GOAL OF THE EXERCISE: Reproduce all the records, swapping every "Go To" for "Jump To" and leaving everything else unchanged.

[Start of Attachment]

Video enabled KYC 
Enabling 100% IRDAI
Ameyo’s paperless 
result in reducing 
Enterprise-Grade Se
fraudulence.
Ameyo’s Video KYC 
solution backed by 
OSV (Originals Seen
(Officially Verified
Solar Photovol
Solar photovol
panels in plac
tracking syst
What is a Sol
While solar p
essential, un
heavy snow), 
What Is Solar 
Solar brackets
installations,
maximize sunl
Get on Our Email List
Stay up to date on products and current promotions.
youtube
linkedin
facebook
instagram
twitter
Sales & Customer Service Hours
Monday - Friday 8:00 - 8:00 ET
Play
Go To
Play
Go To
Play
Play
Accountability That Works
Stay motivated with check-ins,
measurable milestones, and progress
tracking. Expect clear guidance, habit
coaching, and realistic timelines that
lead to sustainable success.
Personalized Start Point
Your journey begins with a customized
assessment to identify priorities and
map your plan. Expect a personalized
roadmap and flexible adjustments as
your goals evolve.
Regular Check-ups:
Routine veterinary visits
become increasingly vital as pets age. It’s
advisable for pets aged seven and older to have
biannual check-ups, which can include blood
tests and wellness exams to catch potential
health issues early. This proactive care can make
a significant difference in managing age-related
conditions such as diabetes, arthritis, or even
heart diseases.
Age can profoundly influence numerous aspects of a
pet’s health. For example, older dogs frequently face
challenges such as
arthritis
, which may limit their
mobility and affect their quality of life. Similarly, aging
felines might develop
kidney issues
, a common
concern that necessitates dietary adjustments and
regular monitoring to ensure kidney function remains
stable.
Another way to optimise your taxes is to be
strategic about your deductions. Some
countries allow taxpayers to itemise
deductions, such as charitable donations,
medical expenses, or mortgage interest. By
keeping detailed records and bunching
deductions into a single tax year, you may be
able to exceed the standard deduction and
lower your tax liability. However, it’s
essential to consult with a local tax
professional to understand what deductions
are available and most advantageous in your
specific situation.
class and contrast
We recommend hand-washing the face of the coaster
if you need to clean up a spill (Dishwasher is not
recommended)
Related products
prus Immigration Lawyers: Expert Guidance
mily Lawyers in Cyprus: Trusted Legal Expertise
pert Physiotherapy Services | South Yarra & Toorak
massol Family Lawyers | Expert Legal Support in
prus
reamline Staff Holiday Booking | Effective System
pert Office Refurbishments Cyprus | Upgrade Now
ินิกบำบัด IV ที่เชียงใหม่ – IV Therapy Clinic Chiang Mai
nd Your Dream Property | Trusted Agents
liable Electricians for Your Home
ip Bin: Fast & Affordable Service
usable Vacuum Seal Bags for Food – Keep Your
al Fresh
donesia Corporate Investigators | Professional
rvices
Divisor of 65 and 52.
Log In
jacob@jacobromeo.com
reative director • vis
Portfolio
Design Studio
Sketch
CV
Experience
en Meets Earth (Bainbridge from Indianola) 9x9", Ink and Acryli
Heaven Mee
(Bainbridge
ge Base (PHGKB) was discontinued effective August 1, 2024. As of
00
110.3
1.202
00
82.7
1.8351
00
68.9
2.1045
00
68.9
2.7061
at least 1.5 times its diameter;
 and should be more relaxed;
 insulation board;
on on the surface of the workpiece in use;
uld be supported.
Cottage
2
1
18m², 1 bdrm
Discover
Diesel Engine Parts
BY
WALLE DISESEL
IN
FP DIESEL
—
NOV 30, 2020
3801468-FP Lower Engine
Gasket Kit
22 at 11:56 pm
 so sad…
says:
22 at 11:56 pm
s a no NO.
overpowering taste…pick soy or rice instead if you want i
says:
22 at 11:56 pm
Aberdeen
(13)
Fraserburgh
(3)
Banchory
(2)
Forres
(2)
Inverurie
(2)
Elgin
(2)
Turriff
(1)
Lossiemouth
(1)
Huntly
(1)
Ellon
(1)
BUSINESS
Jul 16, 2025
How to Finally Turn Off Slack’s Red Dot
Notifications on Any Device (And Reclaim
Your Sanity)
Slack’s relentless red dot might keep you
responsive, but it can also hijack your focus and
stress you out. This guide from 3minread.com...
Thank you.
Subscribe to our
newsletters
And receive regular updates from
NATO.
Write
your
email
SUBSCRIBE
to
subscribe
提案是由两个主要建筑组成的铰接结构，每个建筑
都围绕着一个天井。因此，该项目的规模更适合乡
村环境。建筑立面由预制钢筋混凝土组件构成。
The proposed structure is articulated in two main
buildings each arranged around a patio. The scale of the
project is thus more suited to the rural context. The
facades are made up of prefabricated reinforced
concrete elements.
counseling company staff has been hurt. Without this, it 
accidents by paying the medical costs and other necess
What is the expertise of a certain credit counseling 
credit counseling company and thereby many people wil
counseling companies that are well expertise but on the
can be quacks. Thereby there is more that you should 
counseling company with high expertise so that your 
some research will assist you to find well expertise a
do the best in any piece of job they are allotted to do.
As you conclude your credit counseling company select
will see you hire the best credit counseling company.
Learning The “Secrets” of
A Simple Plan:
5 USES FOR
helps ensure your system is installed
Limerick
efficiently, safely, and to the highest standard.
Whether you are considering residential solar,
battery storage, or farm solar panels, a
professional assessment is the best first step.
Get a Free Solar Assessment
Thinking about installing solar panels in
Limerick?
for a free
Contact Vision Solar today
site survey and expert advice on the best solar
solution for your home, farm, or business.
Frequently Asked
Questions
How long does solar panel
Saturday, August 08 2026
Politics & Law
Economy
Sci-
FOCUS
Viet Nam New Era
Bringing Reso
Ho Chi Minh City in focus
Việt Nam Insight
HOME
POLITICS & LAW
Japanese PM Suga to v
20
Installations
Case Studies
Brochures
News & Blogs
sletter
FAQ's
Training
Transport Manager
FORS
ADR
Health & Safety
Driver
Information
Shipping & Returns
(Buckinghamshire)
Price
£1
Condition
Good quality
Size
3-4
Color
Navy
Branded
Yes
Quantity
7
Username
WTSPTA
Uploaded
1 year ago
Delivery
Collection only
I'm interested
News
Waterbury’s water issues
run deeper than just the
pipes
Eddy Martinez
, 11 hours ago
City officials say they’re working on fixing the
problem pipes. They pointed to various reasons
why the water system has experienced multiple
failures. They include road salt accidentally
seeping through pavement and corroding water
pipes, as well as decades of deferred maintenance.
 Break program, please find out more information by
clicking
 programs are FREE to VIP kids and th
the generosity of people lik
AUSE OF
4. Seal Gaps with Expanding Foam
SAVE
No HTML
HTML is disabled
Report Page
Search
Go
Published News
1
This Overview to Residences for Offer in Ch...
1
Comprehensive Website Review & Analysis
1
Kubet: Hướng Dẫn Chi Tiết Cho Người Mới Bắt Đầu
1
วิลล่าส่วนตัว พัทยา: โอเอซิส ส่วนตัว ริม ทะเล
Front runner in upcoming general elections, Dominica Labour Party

[End of Attachment]

SOLUTION TO THIS TASK:
Video enabled KYC 
Enabling 100% IRDAI
Ameyo’s paperless 
result in reducing 
Enterprise-Grade Se
fraudulence.
Ameyo’s Video KYC 
solution backed by 
OSV (Originals Seen
(Officially Verified
Solar Photovol
Solar photovol
panels in plac
tracking syst
What is a Sol
While solar p
essential, un
heavy snow), 
What Is Solar 
Solar brackets
installations,
maximize sunl
Get on Our Email List
Stay up to date on products and current promotions.
youtube
linkedin
facebook
instagram
twitter
Sales & Customer Service Hours
Monday - Friday 8:00 - 8:00 ET
Play
Jump To
Play
Jump To
Play
Play
Accountability That Works
Stay motivated with check-ins,
measurable milestones, and progress
tracking. Expect clear guidance, habit
coaching, and realistic timelines that
lead to sustainable success.
Personalized Start Point
Your journey begins with a customized
assessment to identify priorities and
map your plan. Expect a personalized
roadmap and flexible adjustments as
your goals evolve.
Regular Check-ups:
Routine veterinary visits
become increasingly vital as pets age. It’s
advisable for pets aged seven and older to have
biannual check-ups, which can include blood
tests and wellness exams to catch potential
health issues early. This proactive care can make
a significant difference in managing age-related
conditions such as diabetes, arthritis, or even
heart diseases.
Age can profoundly influence numerous aspects of a
pet’s health. For example, older dogs frequently face
challenges such as
arthritis
, which may limit their
mobility and affect their quality of life. Similarly, aging
felines might develop
kidney issues
, a common
concern that necessitates dietary adjustments and
regular monitoring to ensure kidney function remains
stable.
Another way to optimise your taxes is to be
strategic about your deductions. Some
countries allow taxpayers to itemise
deductions, such as charitable donations,
medical expenses, or mortgage interest. By
keeping detailed records and bunching
deductions into a single tax year, you may be
able to exceed the standard deduction and
lower your tax liability. However, it’s
essential to consult with a local tax
professional to understand what deductions
are available and most advantageous in your
specific situation.
class and contrast
We recommend hand-washing the face of the coaster
if you need to clean up a spill (Dishwasher is not
recommended)
Related products
prus Immigration Lawyers: Expert Guidance
mily Lawyers in Cyprus: Trusted Legal Expertise
pert Physiotherapy Services | South Yarra & Toorak
massol Family Lawyers | Expert Legal Support in
prus
reamline Staff Holiday Booking | Effective System
pert Office Refurbishments Cyprus | Upgrade Now
ินิกบำบัด IV ที่เชียงใหม่ – IV Therapy Clinic Chiang Mai
nd Your Dream Property | Trusted Agents
liable Electricians for Your Home
ip Bin: Fast & Affordable Service
usable Vacuum Seal Bags for Food – Keep Your
al Fresh
donesia Corporate Investigators | Professional
rvices
Divisor of 65 and 52.
Log In
jacob@jacobromeo.com
reative director • vis
Portfolio
Design Studio
Sketch
CV
Experience
en Meets Earth (Bainbridge from Indianola) 9x9", Ink and Acryli
Heaven Mee
(Bainbridge
ge Base (PHGKB) was discontinued effective August 1, 2024. As of
00
110.3
1.202
00
82.7
1.8351
00
68.9
2.1045
00
68.9
2.7061
at least 1.5 times its diameter;
 and should be more relaxed;
 insulation board;
on on the surface of the workpiece in use;
uld be supported.
Cottage
2
1
18m², 1 bdrm
Discover
Diesel Engine Parts
BY
WALLE DISESEL
IN
FP DIESEL
—
NOV 30, 2020
3801468-FP Lower Engine
Gasket Kit
22 at 11:56 pm
 so sad…
says:
22 at 11:56 pm
s a no NO.
overpowering taste…pick soy or rice instead if you want i
says:
22 at 11:56 pm
Aberdeen
(13)
Fraserburgh
(3)
Banchory
(2)
Forres
(2)
Inverurie
(2)
Elgin
(2)
Turriff
(1)
Lossiemouth
(1)
Huntly
(1)
Ellon
(1)
BUSINESS
Jul 16, 2025
How to Finally Turn Off Slack’s Red Dot
Notifications on Any Device (And Reclaim
Your Sanity)
Slack’s relentless red dot might keep you
responsive, but it can also hijack your focus and
stress you out. This guide from 3minread.com...
Thank you.
Subscribe to our
newsletters
And receive regular updates from
NATO.
Write
your
email
SUBSCRIBE
to
subscribe
提案是由两个主要建筑组成的铰接结构，每个建筑
都围绕着一个天井。因此，该项目的规模更适合乡
村环境。建筑立面由预制钢筋混凝土组件构成。
The proposed structure is articulated in two main
buildings each arranged around a patio. The scale of the
project is thus more suited to the rural context. The
facades are made up of prefabricated reinforced
concrete elements.
counseling company staff has been hurt. Without this, it 
accidents by paying the medical costs and other necess
What is the expertise of a certain credit counseling 
credit counseling company and thereby many people wil
counseling companies that are well expertise but on the
can be quacks. Thereby there is more that you should 
counseling company with high expertise so that your 
some research will assist you to find well expertise a
do the best in any piece of job they are allotted to do.
As you conclude your credit counseling company select
will see you hire the best credit counseling company.
Learning The “Secrets” of
A Simple Plan:
5 USES FOR
helps ensure your system is installed
Limerick
efficiently, safely, and to the highest standard.
Whether you are considering residential solar,
battery storage, or farm solar panels, a
professional assessment is the best first step.
Get a Free Solar Assessment
Thinking about installing solar panels in
Limerick?
for a free
Contact Vision Solar today
site survey and expert advice on the best solar
solution for your home, farm, or business.
Frequently Asked
Questions
How long does solar panel
Saturday, August 08 2026
Politics & Law
Economy
Sci-
FOCUS
Viet Nam New Era
Bringing Reso
Ho Chi Minh City in focus
Việt Nam Insight
HOME
POLITICS & LAW
Japanese PM Suga to v
20
Installations
Case Studies
Brochures
News & Blogs
sletter
FAQ's
Training
Transport Manager
FORS
ADR
Health & Safety
Driver
Information
Shipping & Returns
(Buckinghamshire)
Price
£1
Condition
Good quality
Size
3-4
Color
Navy
Branded
Yes
Quantity
7
Username
WTSPTA
Uploaded
1 year ago
Delivery
Collection only
I'm interested
News
Waterbury’s water issues
run deeper than just the
pipes
Eddy Martinez
, 11 hours ago
City officials say they’re working on fixing the
problem pipes. They pointed to various reasons
why the water system has experienced multiple
failures. They include road salt accidentally
seeping through pavement and corroding water
pipes, as well as decades of deferred maintenance.
 Break program, please find out more information by
clicking
 programs are FREE to VIP kids and th
the generosity of people lik
AUSE OF
4. Seal Gaps with Expanding Foam
SAVE
No HTML
HTML is disabled
Report Page
Search
Go
Published News
1
This Overview to Residences for Offer in Ch...
1
Comprehensive Website Review & Analysis
1
Kubet: Hướng Dẫn Chi Tiết Cho Người Mới Bắt Đầu
1
วิลล่าส่วนตัว พัทยา: โอเอซิส ส่วนตัว ริม ทะเล
Front runner in upcoming general elections, Dominica Labour Party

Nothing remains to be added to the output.